The people of Hong Kong, both young and old, need to be able to feel that their hopes and fears will be listened to and reflected by their government and especially by its Chief Executive.

Candidates that spring to mind for the panel would include such as ex-Chief Justice Andrew Li, ex-President of Legco Jasper Tsang, retired bureaucrat John Chan, retiring chair of the Competition commission Anna Wu Hung-yuk, leading microbiologist Professor Yuen Kwok-yung, amongst others.

An independent policy think tank composed of people of this calibre would not only provide wise guidance for the way forward but command general respect.

Critically, what is needed is a Hong Kong solution to a domestic problem, with no interference from either Beijing or any foreign country.

What, definitively, will not meet the requirements of the situation is Tung Chee-hwa and C.Y. Leung’s 1,000 founders of the Hong Kong Alliance “to protect Hong Kong from protest chaos”.

The composition of this ad hoc rush of blood to the brain includes six of Hong Kong’s richest citizens, the very Landlords whose unmitigated greed lies at the heart of the obscene disparity between the rich and the poor.

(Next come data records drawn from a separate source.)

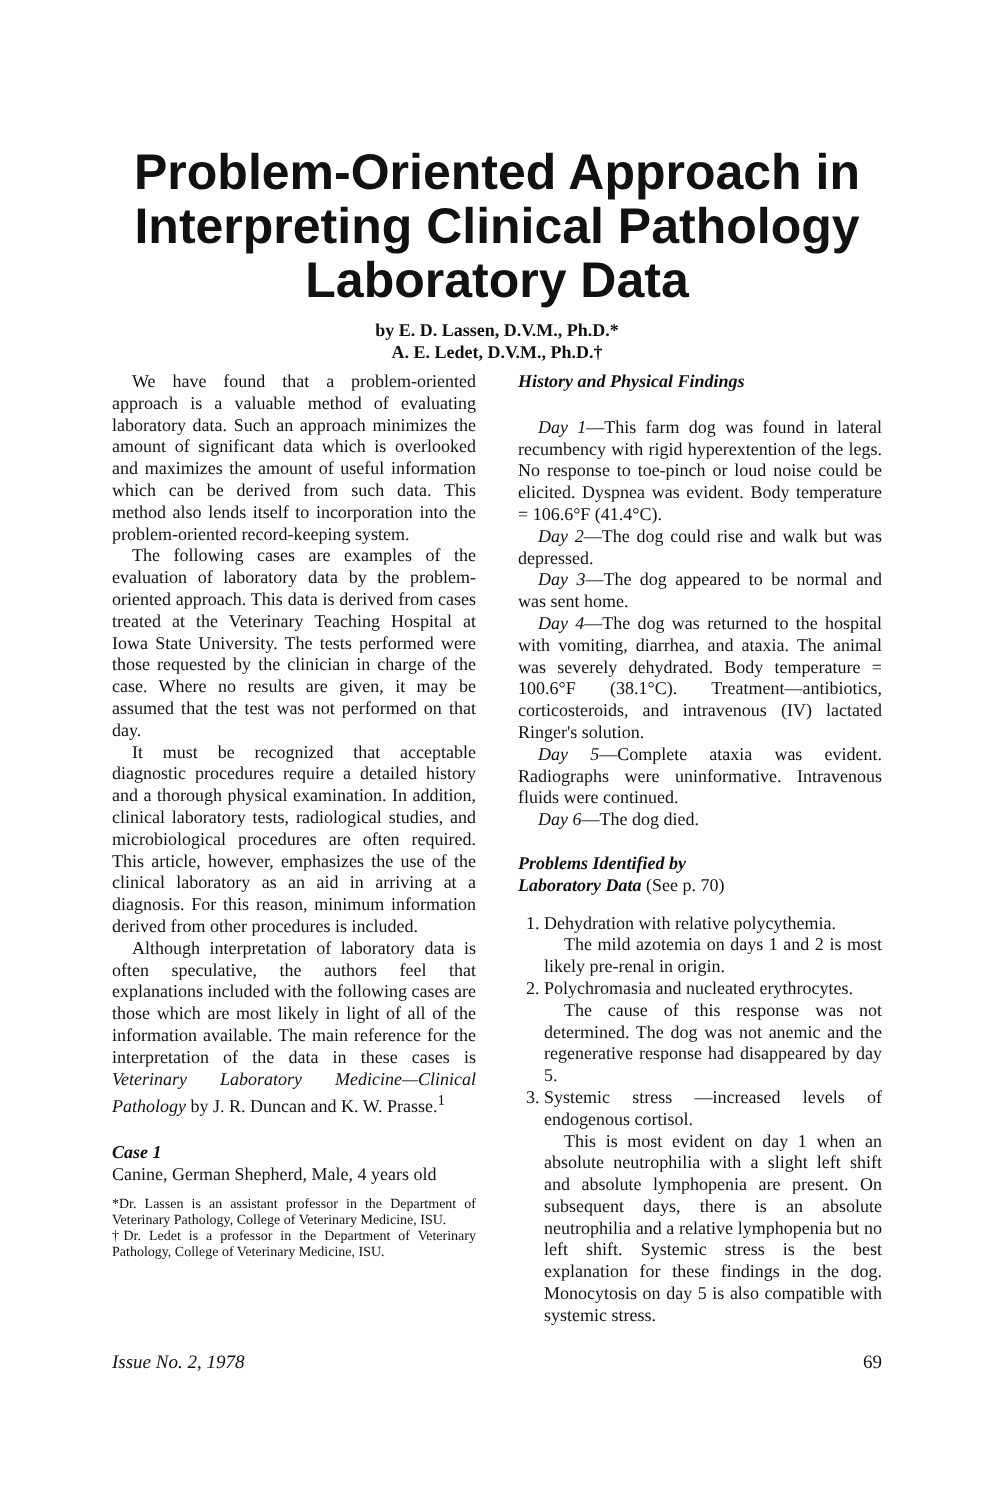Problem-Oriented Approach in Interpreting Clinical Pathology Laboratory Data
by E. D. Lassen, D.V.M., Ph.D.*
A. E. Ledet, D.V.M., Ph.D.†
We have found that a problem-oriented approach is a valuable method of evaluating laboratory data. Such an approach minimizes the amount of significant data which is overlooked and maximizes the amount of useful information which can be derived from such data. This method also lends itself to incorporation into the problem-oriented record-keeping system.
The following cases are examples of the evaluation of laboratory data by the problem-oriented approach. This data is derived from cases treated at the Veterinary Teaching Hospital at Iowa State University. The tests performed were those requested by the clinician in charge of the case. Where no results are given, it may be assumed that the test was not performed on that day.
It must be recognized that acceptable diagnostic procedures require a detailed history and a thorough physical examination. In addition, clinical laboratory tests, radiological studies, and microbiological procedures are often required. This article, however, emphasizes the use of the clinical laboratory as an aid in arriving at a diagnosis. For this reason, minimum information derived from other procedures is included.
Although interpretation of laboratory data is often speculative, the authors feel that explanations included with the following cases are those which are most likely in light of all of the information available. The main reference for the interpretation of the data in these cases is Veterinary Laboratory Medicine—Clinical Pathology by J. R. Duncan and K. W. Prasse.<sup>1</sup>
Case 1
Canine, German Shepherd, Male, 4 years old
*Dr. Lassen is an assistant professor in the Department of Veterinary Pathology, College of Veterinary Medicine, ISU.
†Dr. Ledet is a professor in the Department of Veterinary Pathology, College of Veterinary Medicine, ISU.
History and Physical Findings
Day 1—This farm dog was found in lateral recumbency with rigid hyperextention of the legs. No response to toe-pinch or loud noise could be elicited. Dyspnea was evident. Body temperature = 106.6°F (41.4°C).
Day 2—The dog could rise and walk but was depressed.
Day 3—The dog appeared to be normal and was sent home.
Day 4—The dog was returned to the hospital with vomiting, diarrhea, and ataxia. The animal was severely dehydrated. Body temperature = 100.6°F (38.1°C). Treatment—antibiotics, corticosteroids, and intravenous (IV) lactated Ringer's solution.
Day 5—Complete ataxia was evident. Radiographs were uninformative. Intravenous fluids were continued.
Day 6—The dog died.
Problems Identified by
Laboratory Data (See p. 70)
1. Dehydration with relative polycythemia.
The mild azotemia on days 1 and 2 is most likely pre-renal in origin.
2. Polychromasia and nucleated erythrocytes.
The cause of this response was not determined. The dog was not anemic and the regenerative response had disappeared by day 5.
3. Systemic stress —increased levels of endogenous cortisol.
This is most evident on day 1 when an absolute neutrophilia with a slight left shift and absolute lymphopenia are present. On subsequent days, there is an absolute neutrophilia and a relative lymphopenia but no left shift. Systemic stress is the best explanation for these findings in the dog. Monocytosis on day 5 is also compatible with systemic stress.
Issue No. 2, 1978 69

On the Gini measure of economic disparity Hong Kong rates a staggering 0539 as against 0411 for the US.

The Hong Kong Alliance might as well pour water on a drowning man.

By chance, Covid-19 created a window of opportunity for the exercise of wisdom, insight and basic common sense, rather than cast Hong Kong into internecine chaos.

Only blind, malicious stupidity would prevent it being seized.